Please don't use Ollama, it's a bad actor in the OSS community.

I don't have the energy to build stuff all the time, that's a rabbit-hole side tunnel I don't really want to get into. I have larger concerns in my life that are more urgent than developing that side of things.

But I've moved on from Ollama for the time being, though I am mainly interested to see what the Gemma 4 MTP speeds are like on my M1 Max, so I may test it.

I am quite impressed with the tools in LM Studio, which is also a beautiful app, but it is not open source (which challenges my personal strategy somewhat) and I dread its inevitable enshittification.

Nevertheless the GUI has been very helpful while I learn, and I will probably use it until something else presents or my usage pattern settles down from experimentation to something a bit more routine.

I will try oMLX, too, but judging by the LiteRT page I may soon be able to just use that for the larger models if I end up settling with Gemma 4.

▲

thot_experiment 38 minutes ago | parent [-]

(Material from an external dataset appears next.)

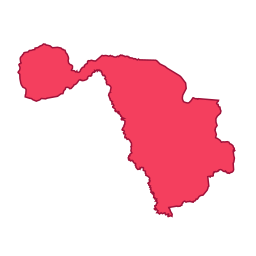 Chimichagua, Cesar, Colombia, rotated 174°
{"feature_id": "7082276B32164017339198", "entity_name": "Chimichagua", "entity_type": "district", "adm_level": 2, "iso_a3": "COL", "parent_name": "Colombia", "parent_adm1": "Cesar", "projection": "orthographic", "projection_center": [-73.748, 9.238], "detail": "fine", "context": "isolated", "style": "filled", "palette": "rose", "viewbox_px": 256, "rotation_deg": 174, "n_neighbors": 0, "source": "geoboundaries", "source_scale": "gbopen_adm2", "svg_char_len": 5849}
<svg xmlns="http://www.w3.org/2000/svg" viewBox="0 0 256 256"><g transform="rotate(174 128 128)"><path d="M29.4,73.1L28.0,74.1L27.3,75.4L27.1,81.9L26.3,83.2L25.3,87.0L25.7,89.3L25.8,94.1L25.4,94.8L25.0,93.9L24.5,94.2L25.0,95.0L24.5,95.0L24.8,95.4L24.5,96.0L24.5,96.8L25.2,97.8L25.5,99.4L27.0,101.0L26.7,101.3L27.2,101.1L28.5,101.8L29.1,103.3L30.5,104.0L33.4,104.0L35.0,104.3L36.6,104.1L37.7,106.1L40.1,108.2L41.9,109.2L40.8,112.4L41.8,116.9L41.4,117.1L41.1,118.8L39.1,121.1L39.9,124.6L39.6,128.1L37.9,130.5L34.6,133.0L33.8,135.2L34.3,137.0L34.4,139.2L35.7,139.8L35.9,142.0L36.6,142.2L37.3,143.0L36.6,144.4L35.6,145.0L35.1,146.1L54.9,149.8L55.2,149.5L55.5,149.7L56.0,149.5L56.2,149.9L58.0,150.1L59.8,151.2L60.3,151.2L62.4,148.6L64.8,146.7L66.4,146.7L69.2,147.8L70.1,148.6L70.8,150.7L70.8,152.3L70.1,155.0L66.0,161.2L66.0,166.7L69.8,173.0L71.1,174.5L82.6,183.2L84.7,185.3L89.6,188.4L92.2,191.7L93.3,192.5L109.5,194.6L110.4,195.5L111.5,194.7L112.7,195.4L113.1,196.0L114.1,196.3L115.0,196.1L116.3,197.1L119.3,197.8L119.4,198.4L120.2,198.6L120.5,199.2L121.8,199.5L123.5,199.3L123.8,199.8L125.6,200.5L125.8,200.9L126.6,200.8L127.5,201.4L128.1,200.9L128.9,200.9L129.8,200.0L131.0,200.5L132.2,199.9L133.6,199.9L135.2,200.5L135.9,201.2L136.8,201.1L137.9,202.0L139.5,201.3L141.5,202.2L142.9,202.5L144.7,202.4L146.2,202.9L153.2,198.0L155.3,198.4L157.3,199.2L159.1,198.9L160.5,199.1L161.2,198.5L161.7,196.4L163.1,196.0L164.8,194.8L165.0,193.4L166.7,193.1L167.7,192.4L169.1,190.8L169.6,189.6L171.0,188.5L172.0,188.6L173.0,189.4L173.0,189.9L173.8,189.2L174.3,189.3L175.5,190.6L178.2,191.2L178.1,191.8L177.0,193.2L176.7,195.4L177.5,196.5L178.9,197.1L180.2,198.7L180.5,201.3L179.9,203.0L179.9,204.6L180.9,207.9L182.0,209.4L182.5,211.9L183.8,212.4L184.3,213.0L184.9,212.9L186.2,214.5L189.6,215.6L194.8,215.7L196.9,217.8L199.4,218.8L200.7,219.0L201.3,219.9L203.3,220.4L204.9,219.2L207.0,218.7L209.2,217.4L212.1,217.2L212.5,215.8L214.5,215.7L216.1,215.3L218.0,215.4L219.6,214.0L222.8,213.9L223.7,213.6L224.3,212.4L225.2,211.9L225.3,211.4L227.5,209.5L228.0,208.0L227.9,204.7L227.5,204.1L227.8,203.4L229.1,203.2L229.9,202.3L229.1,199.7L229.2,198.4L229.9,196.6L231.1,195.6L231.5,194.7L230.0,192.8L230.3,188.2L229.9,183.6L229.4,181.8L228.2,179.5L226.1,178.3L225.3,176.9L226.1,172.4L226.6,171.7L227.0,169.7L222.4,167.7L221.0,167.4L219.7,166.1L216.4,164.3L212.8,165.2L211.1,166.4L206.8,165.6L205.5,166.1L194.7,166.9L191.1,169.0L189.1,169.0L187.9,171.9L186.3,173.1L186.1,174.1L185.5,174.8L183.8,174.8L182.5,174.2L181.9,173.2L180.4,173.3L177.6,175.8L177.3,176.5L175.4,177.0L173.8,178.3L171.9,180.6L170.5,181.1L169.9,180.4L169.1,180.4L168.7,179.8L168.0,180.0L167.1,179.8L164.3,180.5L163.0,181.4L163.0,182.3L162.2,183.4L161.3,183.8L159.8,183.5L159.9,183.9L158.6,184.2L158.3,185.8L157.1,187.0L155.7,187.0L155.7,187.6L155.1,187.7L155.1,188.5L154.6,188.0L154.5,188.3L154.1,188.2L153.6,188.6L153.2,188.4L152.7,189.0L152.4,188.8L152.4,187.9L151.7,188.6L151.4,188.4L150.8,188.8L150.5,188.1L150.0,188.2L149.8,187.7L149.4,187.9L148.9,187.6L148.4,186.8L148.7,186.3L148.0,185.3L148.1,184.2L147.4,182.8L146.2,182.9L146.2,182.4L145.7,182.3L145.3,181.7L145.1,180.6L146.0,179.5L144.8,178.2L144.8,177.1L144.4,176.2L144.9,175.5L144.4,173.4L142.8,173.1L141.2,171.5L140.6,170.0L142.1,165.5L141.8,165.3L143.1,164.6L143.9,162.5L143.5,161.7L143.0,159.3L142.6,158.9L142.9,157.9L141.7,156.7L141.6,156.1L141.2,156.0L141.5,155.8L141.2,154.4L141.5,153.5L140.4,153.4L139.9,152.4L139.7,151.6L140.9,151.1L141.0,150.3L138.9,148.4L138.7,147.4L139.1,146.7L138.2,146.2L139.4,145.5L138.5,145.9L137.7,145.6L136.7,144.6L136.1,144.8L135.9,145.4L135.5,145.3L135.3,143.8L135.9,143.4L134.4,142.3L133.9,140.4L133.3,140.4L133.0,139.1L131.2,138.1L133.5,138.0L133.8,137.7L133.7,137.1L133.3,136.7L131.8,136.7L130.2,135.2L131.0,131.7L131.7,131.2L131.9,129.7L132.7,129.2L134.1,126.9L133.8,126.4L132.6,126.2L132.2,125.7L132.0,124.6L133.0,124.0L132.8,122.7L132.0,122.6L131.2,121.8L132.0,120.1L132.1,118.8L131.9,118.5L130.8,118.6L130.1,116.8L128.7,117.0L127.4,115.4L126.9,113.8L126.3,113.3L126.2,112.4L126.4,109.5L127.0,109.3L126.8,107.5L127.5,105.0L126.8,102.9L128.9,101.6L129.1,100.2L130.2,100.1L130.3,99.1L130.9,98.4L130.7,97.1L130.1,97.2L129.8,96.9L130.6,96.3L130.4,95.9L129.7,96.0L129.0,95.0L127.4,95.4L127.0,94.7L126.3,94.5L126.2,93.5L125.4,92.4L124.3,92.0L124.1,91.3L124.6,90.7L124.6,89.8L124.1,89.2L124.2,88.1L122.7,85.8L121.4,85.8L120.9,86.2L120.4,85.8L120.1,87.1L119.7,86.7L118.8,87.5L118.0,87.1L117.3,87.2L116.8,86.7L117.2,84.3L115.2,83.2L115.5,81.3L115.0,80.4L115.2,79.1L113.6,78.2L111.8,76.3L111.8,74.9L112.3,74.4L112.2,73.4L111.7,73.3L111.7,73.0L112.2,72.0L113.4,71.6L113.9,70.9L113.1,70.4L113.3,69.6L113.1,68.8L111.8,68.0L112.6,66.8L111.5,66.0L112.2,64.6L111.4,63.8L111.9,61.8L110.6,61.7L111.0,60.6L110.8,60.3L109.6,61.2L109.1,60.6L109.0,59.8L109.8,59.2L109.3,57.9L109.8,56.1L108.6,55.8L108.8,54.7L107.0,54.4L108.2,52.5L107.0,52.7L107.2,51.5L106.5,50.5L107.9,49.2L108.0,48.2L109.5,47.8L109.5,46.9L108.9,45.6L110.3,44.8L109.4,43.7L108.1,44.3L107.7,43.2L106.8,42.5L108.2,40.8L106.9,40.6L105.7,39.2L103.9,40.2L102.8,39.2L100.2,39.8L99.7,37.8L96.7,38.2L96.7,37.5L97.6,36.3L97.3,35.7L94.5,36.3L93.5,35.6L93.1,37.7L94.5,40.7L95.0,43.3L95.5,43.6L95.8,44.7L87.4,45.2L86.8,44.8L84.3,44.8L83.7,45.4L82.6,45.5L82.2,46.9L81.5,47.5L81.6,48.0L79.7,49.3L79.0,49.2L78.1,48.2L76.3,48.6L74.9,48.4L74.1,48.7L72.8,47.9L71.7,48.0L71.4,47.5L70.9,47.4L70.5,48.1L68.5,48.8L67.7,50.2L66.4,50.0L64.4,52.5L62.6,53.3L60.4,53.4L55.9,57.8L55.0,59.4L54.7,60.7L53.7,61.7L53.8,71.3L52.4,71.4L51.4,70.7L51.1,71.5L49.0,71.3L48.2,71.6L48.1,73.4L47.7,73.7L47.6,74.6L46.9,74.9L47.0,75.3L45.7,75.6L45.2,75.2L43.7,75.4L42.7,76.2L42.4,75.9L41.6,76.9L40.4,77.0L39.3,76.6L37.7,75.0L36.7,74.6L35.7,75.1L35.3,74.7L35.4,74.2L34.4,73.7L34.1,72.8L33.0,72.6L32.8,72.9L31.9,72.3L30.5,73.1L29.4,73.1Z" fill="#f43f5e" stroke="#9f1239" stroke-width="1.5"/></g></svg>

Totally understandable. YMMV but I found the llama.cpp build process to work on the first try on my machine, and it only takes a couple minutes, which definitely isn't my usual expectation or experience. I was very pleasantly surprised. Their web-ui is also getting very polished while still doing a great job of letting you tweak all the weird settings.

	▲	dofm 15 minutes ago \| parent [-]
		Sorry, I sounded a bit terse there! You have probably convinced me to give it a try, to be honest. It's just that, to cut a long story short, I am currently recovering from a level of burnout so severe that twelve months ago had me fully convinced I was actually in early-onset cognitive decline (I am a bit over fifty). Only a little over two months ago I was still sure I'd have to quit IT and find a slow job because I was so out of the loop; this whole industry shift even in just the last few months is so shocking and strange. So I have to be a bit cautious about how many indirections I add, if that makes sense. But I am compiling bigger projects than llama.cpp so I will give it a go. Thank you for the extra detail.